*Extrait source*.
L'acadja ou piège-refuge en branchages permet aussi d'obtenir une production de poisson bien supérieure au niveau naturel et l'introduction de cette méthode pourrait être généralisée dans les petits systèmes lentiques. On peut même parfois obtenir des rendements extrêmement élevés atteignant jusqu'à 28 000 kg à l'hectare (Welcomme, 1979:192–4; Welcomme et Kapetsky, 1981:3–4).

Au stade actuel, il est impossible de faire une estimation exhaustive et fiable de la productivité potentielle des petites étendues d'eau en Afrique. On peut toutefois avancer une première approximation qui donnera un ordre de grandeur. On a utilisé des équations de régression pour prévoir les rendements potentiels de diverses catégories d'étendues d'eau figurant au tableau 5. Si on associe ces résultats aux nombres d'étendues d'eau indiqués dans les tableaux 1 et 2, on peut faire une estimation approximative du potentiel total. Partant de l'hypothèse que la taille moyenne des petites étendues d'eau lentiques se situe entre 1 et 5 km2, on peut supposer que les 1 000 petits lacs recensés peuvent produire de 32 000 à 120 000 tonnes de poisson. Les 17 247 petites retenues pourraient produire de 400 000 à 1 550 000 tonnes et les 470 petites lagunes pourraient produire de 4 700 à 24 000 tonnes. Les 720 autres étendues d'eau lentiques qui ne sont pas classées pourraient sans doute produire entre 16 000 et 62 000 tonnes. Dans les petites rivières (classes 1 à 6), on pourrait capturer respectivement 33 000, 69 000, 89 000, 104 000, 116 000 et 128 000 tonnes de poisson. L'éventail des captures potentielles est donc le suivant:

Types d'étendues d'eauRendement potentiel (en tonnes)
Petits systèmes lentiques450 000 – 1 760 000
(lacs, retenues, lagunes) 
Petits cours d'eau540 000
(classes 1 à 6) 
Total:  990 000 – 2 300 000 

A titre de comparaison, en 1983, les captures nominales réalisées dans les eaux intérieures (il s'agit en grande partie des captures effectuées dans les grandes étendues d'eau) ont atteint 1 420 000 tonnes, alors que les captures dans les eaux maritimes ont été de 2 920 000 tonnes (et une quantité au moins égale a été prise par les flottilles étrangères dans les eaux africaines). La production de l'aquaculture intensive en étangs serait d'environ 30 800 tonnes (Bernacsek, en préparation).

Pour la population rurale africaine actuelle (398 millions d'habitants), ce potentiel des petites étendues d'eau représenterait un apport de 2,5 à 5,8 kg de poisson par personne. Toutefois, pour diverses raisons, les disponibilités réelles pourraient être plus élevées:

  1. une part importante de la population rurale vit en bordure ou à proximité des grandes étendues d'eaux intérieures et elle ne serait donc pas intéressée par le poisson des petites étendues d'eau;

  2. un nombre inconnu (mais peut-être important) de petits lacs, retenues et lagunes n'a pas été recensé dans la présente étude et il n'y est pas question non plus des marais, marécages, plaines inondables et mangroves.

*À faire*.
A) Dans l'extrait sur les petites étendues d'eau en Afrique, recopiez le passage qui commence à « L'acadja ou piège-refuge » et se termine à « et Kapetsky, 1981:3–4). », en substituant « rameaux » à « branchages ».
B) D'après l'extrait sur les petites étendues d'eau en Afrique, pour quelles raisons les disponibilités réelles en poisson de la population rurale pourraient-elles être plus élevées que l'apport estimé de 2,5 à 5,8 kg par personne ?
C) Rédigez la suite de l'extrait sur les petites étendues d'eau en Afrique, après sa dernière phrase.

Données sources
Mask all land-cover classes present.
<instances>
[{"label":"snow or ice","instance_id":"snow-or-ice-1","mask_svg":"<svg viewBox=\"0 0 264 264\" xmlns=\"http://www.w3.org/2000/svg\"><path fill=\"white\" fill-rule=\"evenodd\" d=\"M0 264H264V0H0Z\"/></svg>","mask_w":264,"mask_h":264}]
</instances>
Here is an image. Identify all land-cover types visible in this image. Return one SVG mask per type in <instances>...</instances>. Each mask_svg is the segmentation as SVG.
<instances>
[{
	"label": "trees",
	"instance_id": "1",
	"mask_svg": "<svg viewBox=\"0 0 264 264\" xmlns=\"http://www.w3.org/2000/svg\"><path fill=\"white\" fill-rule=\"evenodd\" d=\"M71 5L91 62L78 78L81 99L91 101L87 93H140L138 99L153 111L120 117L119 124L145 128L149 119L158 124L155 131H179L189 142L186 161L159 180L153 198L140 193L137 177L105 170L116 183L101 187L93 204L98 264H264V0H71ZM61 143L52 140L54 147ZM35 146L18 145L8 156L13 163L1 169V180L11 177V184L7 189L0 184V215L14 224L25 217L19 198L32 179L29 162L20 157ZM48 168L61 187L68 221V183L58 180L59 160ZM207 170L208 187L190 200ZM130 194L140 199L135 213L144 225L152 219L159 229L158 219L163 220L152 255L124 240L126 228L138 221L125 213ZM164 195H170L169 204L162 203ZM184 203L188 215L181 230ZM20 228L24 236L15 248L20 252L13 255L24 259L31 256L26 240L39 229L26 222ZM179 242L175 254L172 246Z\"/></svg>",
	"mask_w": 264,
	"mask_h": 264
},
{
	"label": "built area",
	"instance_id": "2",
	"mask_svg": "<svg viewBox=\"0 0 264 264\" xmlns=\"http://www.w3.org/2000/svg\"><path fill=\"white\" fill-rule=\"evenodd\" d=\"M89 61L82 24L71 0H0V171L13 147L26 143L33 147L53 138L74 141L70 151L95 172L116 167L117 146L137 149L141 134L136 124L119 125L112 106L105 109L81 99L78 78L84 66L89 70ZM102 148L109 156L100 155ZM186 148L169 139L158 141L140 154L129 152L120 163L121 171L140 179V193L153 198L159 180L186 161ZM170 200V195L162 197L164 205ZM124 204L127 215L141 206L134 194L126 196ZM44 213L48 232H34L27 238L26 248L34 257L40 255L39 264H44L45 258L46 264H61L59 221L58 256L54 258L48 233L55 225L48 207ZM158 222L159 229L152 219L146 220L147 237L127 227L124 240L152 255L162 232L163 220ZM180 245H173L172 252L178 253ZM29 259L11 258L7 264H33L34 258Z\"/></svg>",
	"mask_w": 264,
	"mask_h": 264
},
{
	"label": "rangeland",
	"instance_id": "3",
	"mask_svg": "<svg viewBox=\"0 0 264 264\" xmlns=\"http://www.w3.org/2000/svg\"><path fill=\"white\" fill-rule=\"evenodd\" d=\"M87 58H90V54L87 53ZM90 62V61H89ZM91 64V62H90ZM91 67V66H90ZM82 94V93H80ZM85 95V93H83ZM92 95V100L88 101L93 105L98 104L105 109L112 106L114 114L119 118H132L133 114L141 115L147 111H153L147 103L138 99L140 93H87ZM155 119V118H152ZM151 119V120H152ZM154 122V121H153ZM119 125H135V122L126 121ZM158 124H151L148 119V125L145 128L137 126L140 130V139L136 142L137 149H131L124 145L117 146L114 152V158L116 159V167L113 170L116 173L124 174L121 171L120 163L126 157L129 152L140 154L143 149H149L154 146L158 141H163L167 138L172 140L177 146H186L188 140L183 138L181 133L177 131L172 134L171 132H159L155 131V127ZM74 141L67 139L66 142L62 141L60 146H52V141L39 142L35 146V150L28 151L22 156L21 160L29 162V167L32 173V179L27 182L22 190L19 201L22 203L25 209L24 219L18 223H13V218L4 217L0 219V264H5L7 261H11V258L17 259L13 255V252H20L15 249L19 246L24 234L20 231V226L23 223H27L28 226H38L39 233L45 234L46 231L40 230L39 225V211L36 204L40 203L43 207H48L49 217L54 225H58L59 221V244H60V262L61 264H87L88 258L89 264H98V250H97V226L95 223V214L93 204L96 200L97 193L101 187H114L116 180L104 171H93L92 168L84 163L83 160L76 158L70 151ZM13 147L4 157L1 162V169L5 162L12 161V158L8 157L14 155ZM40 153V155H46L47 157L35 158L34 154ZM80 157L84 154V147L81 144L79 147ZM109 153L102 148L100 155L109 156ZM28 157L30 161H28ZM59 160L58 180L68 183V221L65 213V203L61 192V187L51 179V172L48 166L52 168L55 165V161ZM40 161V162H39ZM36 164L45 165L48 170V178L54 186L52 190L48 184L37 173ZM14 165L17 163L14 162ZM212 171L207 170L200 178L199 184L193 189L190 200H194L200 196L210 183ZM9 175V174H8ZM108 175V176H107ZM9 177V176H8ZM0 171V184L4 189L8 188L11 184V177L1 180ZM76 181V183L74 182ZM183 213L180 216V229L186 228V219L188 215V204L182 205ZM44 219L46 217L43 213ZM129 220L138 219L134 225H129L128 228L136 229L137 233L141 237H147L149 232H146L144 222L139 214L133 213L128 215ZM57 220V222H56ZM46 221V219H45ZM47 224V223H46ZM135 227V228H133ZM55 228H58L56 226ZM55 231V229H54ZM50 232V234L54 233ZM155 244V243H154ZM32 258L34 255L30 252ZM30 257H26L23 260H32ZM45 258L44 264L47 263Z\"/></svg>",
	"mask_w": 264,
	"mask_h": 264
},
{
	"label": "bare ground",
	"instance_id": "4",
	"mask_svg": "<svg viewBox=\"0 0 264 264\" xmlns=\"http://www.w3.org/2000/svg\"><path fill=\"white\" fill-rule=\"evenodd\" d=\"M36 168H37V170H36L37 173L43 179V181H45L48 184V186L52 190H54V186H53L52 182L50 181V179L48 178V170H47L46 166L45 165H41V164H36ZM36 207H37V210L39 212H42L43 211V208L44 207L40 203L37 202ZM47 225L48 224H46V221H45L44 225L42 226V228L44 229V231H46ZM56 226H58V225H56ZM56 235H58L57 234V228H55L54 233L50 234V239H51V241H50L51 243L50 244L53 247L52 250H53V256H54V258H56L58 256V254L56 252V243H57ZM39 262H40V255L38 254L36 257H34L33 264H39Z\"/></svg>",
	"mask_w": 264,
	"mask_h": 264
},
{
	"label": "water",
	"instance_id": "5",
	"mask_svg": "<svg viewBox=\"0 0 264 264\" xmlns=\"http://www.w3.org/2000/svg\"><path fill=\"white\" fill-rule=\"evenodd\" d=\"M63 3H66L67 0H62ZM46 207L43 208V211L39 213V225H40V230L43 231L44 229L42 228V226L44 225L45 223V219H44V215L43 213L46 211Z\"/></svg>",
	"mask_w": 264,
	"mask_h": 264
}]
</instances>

*Réponses*.
A)
L'acadja ou piège-refuge en rameaux permet aussi d'obtenir une production de poisson bien supérieure au niveau naturel et l'introduction de cette méthode pourrait être généralisée dans les petits systèmes lentiques. On peut même parfois obtenir des rendements extrêmement élevés atteignant jusqu'à 28 000 kg à l'hectare (Welcomme, 1979:192–4; Welcomme et Kapetsky, 1981:3–4).

B) Une part importante de la population rurale vit en bordure ou à proximité des grandes étendues d'eaux intérieures et ne serait donc pas intéressée par le poisson des petites étendues d'eau. De plus, un nombre inconnu, mais peut-être important, de petits lacs, retenues et lagunes n'a pas été recensé dans l'étude, qui ne traite pas non plus des marais, marécages, plaines inondables et mangroves.

C)
Ces quelques considérations permettent déjà de penser que l'on pourrait accroître de 50 à 100 pour cent la production par habitant; toutefois, la croissance démographique aura pour effet de réduire à nouveau la consommation par habitant. Enfin:

  1. les estimations concernant le rendement potentiel visent la production “naturelle” de poisson et ne tiennent pas compte des techniques qui permettent d'augmenter la production telles que l'empoissonnement avec des espèces indigènes pour combler des niches écologiques vacantes, l'alimentation complémentaire, l'eutrophisation avec des eaux d'égout, du fumier ou des engrais agricoles (soit directement, soit par le ruissellement provenant du bassin de réception, et la mise en place de structures en branchages (acadja)).

Ces techniques qui permettent d'augmenter nettement les captures par rapport au niveau “naturel” ne peuvent que se généraliser à mesure que les populations rurales cherchent à produire davantage d'aliments. A long terme, c'est sans doute en intensifiant la production plutôt que l'exploitation que les populations rurales pourront empêcher la croissance démographique de faire baisser la consommation de poisson par habitant.

Le problème, du moins du point de vue des planificateurs du développement, est que l'on ne sait pas exactement quelle proportion du rendement potentiel des petites étendues d'eau est déjà exploitée par les populations rurales. Dans les enquêtes nutritionnelles, en général, le poisson figure comme une denrée alimentaire distincte, mais dont la provenance n'est pas toujours précisée, ou bien l'enquête ne couvre qu'une petite partie d'un pays. A la connaissance de l'auteur, les prises totales actuelles (c'est-à-dire l'offre à la consommation) dans les petites étendues d'eau ne sont connues pour aucun pays africain. D'un point de vue pratique, toutefois, il est plus important à l'heure actuelle de mener des activités de développement destinées à stimuler rapidement la production plutôt que de se concentrer exagérément sur l'inventaire des captures actuelles car il s'agit d'un travail coûteux et de longue haleine qui ne contribue en rien à l'augmentation directe de la production1.

5. QUE FAUT-IL FAIRE?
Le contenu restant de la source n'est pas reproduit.